It may not have the air of established respectability that Unix holds, but the Linux operating system took another step towards maturity Wednesday with the announcement of the latest server from IBM Corp.
IBM will start shipping a special version of its p630 server next week that runs Linux on IBM’s Power4 RISC (reduced instruction set computing) processors. This marks the first time that IBM has sold Linux on a Power-based server alongside servers that traditionally runs its AIX version of Unix.
While IBM admits that Linux’s primary place in the short term will remain on low-end servers that use Intel Corp. chips, the company hopes it can help spur Linux adoption by combining the OS with its high-end, best-performing chips, said Karl Freund, vice-president of pSeries server product management at IBM.
“This is a starting point,” Freund said. “This is about the beginning of developing a market. The first step is to have a product out there with the full weight and support of IBM behind it.”

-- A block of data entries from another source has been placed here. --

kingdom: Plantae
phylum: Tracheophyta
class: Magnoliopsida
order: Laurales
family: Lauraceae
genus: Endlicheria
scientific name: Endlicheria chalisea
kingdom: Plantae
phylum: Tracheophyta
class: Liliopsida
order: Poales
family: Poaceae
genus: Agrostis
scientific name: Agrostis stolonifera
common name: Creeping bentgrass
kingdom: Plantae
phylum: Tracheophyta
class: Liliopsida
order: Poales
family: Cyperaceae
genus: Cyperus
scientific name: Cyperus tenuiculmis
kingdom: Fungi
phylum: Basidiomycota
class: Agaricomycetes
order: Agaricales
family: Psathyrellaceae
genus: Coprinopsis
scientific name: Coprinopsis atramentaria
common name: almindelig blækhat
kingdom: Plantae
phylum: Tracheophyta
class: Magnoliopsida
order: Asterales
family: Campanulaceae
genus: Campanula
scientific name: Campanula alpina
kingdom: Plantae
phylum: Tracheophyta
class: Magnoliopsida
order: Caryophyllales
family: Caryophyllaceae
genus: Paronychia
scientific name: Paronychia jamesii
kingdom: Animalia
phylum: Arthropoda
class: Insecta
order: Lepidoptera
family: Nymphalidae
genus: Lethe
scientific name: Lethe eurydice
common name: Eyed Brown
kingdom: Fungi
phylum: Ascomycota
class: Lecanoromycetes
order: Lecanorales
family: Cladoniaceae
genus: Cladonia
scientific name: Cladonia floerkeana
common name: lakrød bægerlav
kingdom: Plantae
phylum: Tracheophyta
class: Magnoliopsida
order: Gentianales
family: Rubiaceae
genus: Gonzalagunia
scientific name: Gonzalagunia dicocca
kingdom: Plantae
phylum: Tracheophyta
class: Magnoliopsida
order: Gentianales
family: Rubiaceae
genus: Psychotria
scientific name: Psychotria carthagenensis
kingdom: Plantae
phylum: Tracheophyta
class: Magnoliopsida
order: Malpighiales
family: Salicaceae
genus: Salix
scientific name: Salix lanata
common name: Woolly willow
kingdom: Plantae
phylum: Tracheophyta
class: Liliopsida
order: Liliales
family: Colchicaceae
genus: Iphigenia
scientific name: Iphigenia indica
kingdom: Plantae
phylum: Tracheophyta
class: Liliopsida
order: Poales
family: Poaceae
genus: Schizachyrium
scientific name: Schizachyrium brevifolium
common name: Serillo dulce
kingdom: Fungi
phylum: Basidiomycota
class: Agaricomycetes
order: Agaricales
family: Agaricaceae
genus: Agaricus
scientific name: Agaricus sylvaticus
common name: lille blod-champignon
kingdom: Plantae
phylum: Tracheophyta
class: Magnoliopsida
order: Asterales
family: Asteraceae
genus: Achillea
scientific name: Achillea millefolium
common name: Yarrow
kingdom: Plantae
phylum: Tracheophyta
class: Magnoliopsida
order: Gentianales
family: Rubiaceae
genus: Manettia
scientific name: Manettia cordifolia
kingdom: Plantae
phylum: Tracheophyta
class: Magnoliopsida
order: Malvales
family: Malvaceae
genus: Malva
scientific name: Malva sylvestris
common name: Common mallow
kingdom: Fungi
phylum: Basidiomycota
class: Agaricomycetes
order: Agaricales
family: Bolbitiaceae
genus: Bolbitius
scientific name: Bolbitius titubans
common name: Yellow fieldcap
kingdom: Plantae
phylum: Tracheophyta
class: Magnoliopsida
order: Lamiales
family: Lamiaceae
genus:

Linux has become a popular choice for users trying to run Web servers or e-mail servers on cheap Intel-based hardware. IBM, however, is looking to push Linux toward handling higher-end business software by pairing it with the well-regarded Power4 chips that sit inside multi-million dollar servers.
IBM has already made some steps in this direction by making it possible to run Linux partitions on top of AIX in its RISC servers.
IBM admits that an immense amount of work must be done before Linux challenges AIX as a data centre replacement, but the company hopes this version of the p630 will attract those customers that intend to make Linux servers a large part of their future infrastructure.
“This is for customers that say, ‘I like what I’ve got, but moving forward I will increase my Linux platforms,” Freund said.
IBM expects the first adopters of the Linux p630 to be software makers and resellers that can begin tuning the system for end users. IBM has prepared a number of its own applications such as the DB2 database and WebSphere software to run on the new server.
The Linux version of the p630 will be priced at US$15,477 with a 1GHz Power4 chip, two 36GB disk drives and 2GB of memory. This compares to US$16,977 for the same server running AIX.
The p630 holds up to four Power4 chips, but IBM plans to release an eight-processor Linux pSeries server next year and follow that with one to two processors systems and eventually a 16-processor server, Freund said.
The p630 might not be the only 64-bit choice for Linux fans in IBM’s arsenal. Newisys Inc. has demonstrated a two-processor server that uses Advanced Micro Devices Inc.’s 64-bit Opteron chip running DB2 earlier this year. Both the Newisys system and the p630 use SuSE Linux AG’s 64-bit version of Linux.